>> begin
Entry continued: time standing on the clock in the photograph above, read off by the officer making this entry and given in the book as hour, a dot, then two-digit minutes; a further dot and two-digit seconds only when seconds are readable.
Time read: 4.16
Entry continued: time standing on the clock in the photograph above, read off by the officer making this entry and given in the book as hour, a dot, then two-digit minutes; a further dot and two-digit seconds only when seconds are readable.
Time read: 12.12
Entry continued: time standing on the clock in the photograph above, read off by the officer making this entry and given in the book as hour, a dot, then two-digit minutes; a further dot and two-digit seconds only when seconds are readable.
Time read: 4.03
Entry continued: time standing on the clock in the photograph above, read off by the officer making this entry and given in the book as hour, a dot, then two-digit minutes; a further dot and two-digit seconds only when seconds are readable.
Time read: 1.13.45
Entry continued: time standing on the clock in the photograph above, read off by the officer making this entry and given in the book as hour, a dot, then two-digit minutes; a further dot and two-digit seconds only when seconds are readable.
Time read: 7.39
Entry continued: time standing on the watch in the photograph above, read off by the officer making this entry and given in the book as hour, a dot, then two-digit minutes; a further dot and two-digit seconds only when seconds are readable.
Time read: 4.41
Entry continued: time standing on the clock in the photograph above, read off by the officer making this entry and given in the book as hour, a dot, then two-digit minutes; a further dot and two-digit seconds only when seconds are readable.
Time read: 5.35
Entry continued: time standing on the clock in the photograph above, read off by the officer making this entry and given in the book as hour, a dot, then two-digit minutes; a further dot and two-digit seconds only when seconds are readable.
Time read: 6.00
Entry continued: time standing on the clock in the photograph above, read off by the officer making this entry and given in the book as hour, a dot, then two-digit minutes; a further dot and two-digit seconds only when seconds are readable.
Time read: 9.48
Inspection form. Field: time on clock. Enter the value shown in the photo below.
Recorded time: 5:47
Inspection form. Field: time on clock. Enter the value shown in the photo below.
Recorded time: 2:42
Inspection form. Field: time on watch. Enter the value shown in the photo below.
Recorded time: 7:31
>> end
> _Requirement_:
Lay out all of the data above as a two-column CSV with the headers text and time. Give one row per record: the wording in text and its answer in time, with each field in double quotes and any line breaks replaced by spaces.

> _Output of the exercise_:
text,time
"Entry continued: time standing on the clock in the photograph above, read off by the officer making this entry and given in the book as hour, a dot, then two-digit minutes; a further dot and two-digit seconds only when seconds are readable. Time read:","4.16"
"Entry continued: time standing on the clock in the photograph above, read off by the officer making this entry and given in the book as hour, a dot, then two-digit minutes; a further dot and two-digit seconds only when seconds are readable. Time read:","12.12"
"Entry continued: time standing on the clock in the photograph above, read off by the officer making this entry and given in the book as hour, a dot, then two-digit minutes; a further dot and two-digit seconds only when seconds are readable. Time read:","4.03"
"Entry continued: time standing on the clock in the photograph above, read off by the officer making this entry and given in the book as hour, a dot, then two-digit minutes; a further dot and two-digit seconds only when seconds are readable. Time read:","1.13.45"
"Entry continued: time standing on the clock in the photograph above, read off by the officer making this entry and given in the book as hour, a dot, then two-digit minutes; a further dot and two-digit seconds only when seconds are readable. Time read:","7.39"
"Entry continued: time standing on the watch in the photograph above, read off by the officer making this entry and given in the book as hour, a dot, then two-digit minutes; a further dot and two-digit seconds only when seconds are readable. Time read:","4.41"
"Entry continued: time standing on the clock in the photograph above, read off by the officer making this entry and given in the book as hour, a dot, then two-digit minutes; a further dot and two-digit seconds only when seconds are readable. Time read:","5.35"
"Entry continued: time standing on the clock in the photograph above, read off by the officer making this entry and given in the book as hour, a dot, then two-digit minutes; a further dot and two-digit seconds only when seconds are readable. Time read:","6.00"
"Entry continued: time standing on the clock in the photograph above, read off by the officer making this entry and given in the book as hour, a dot, then two-digit minutes; a further dot and two-digit seconds only when seconds are readable. Time read:","9.48"
"Inspection form. Field: time on clock. Enter the value shown in the photo below. Recorded time:","5:47"
"Inspection form. Field: time on clock. Enter the value shown in the photo below. Recorded time:","2:42"
"Inspection form. Field: time on watch. Enter the value shown in the photo below. Recorded time:","7:31"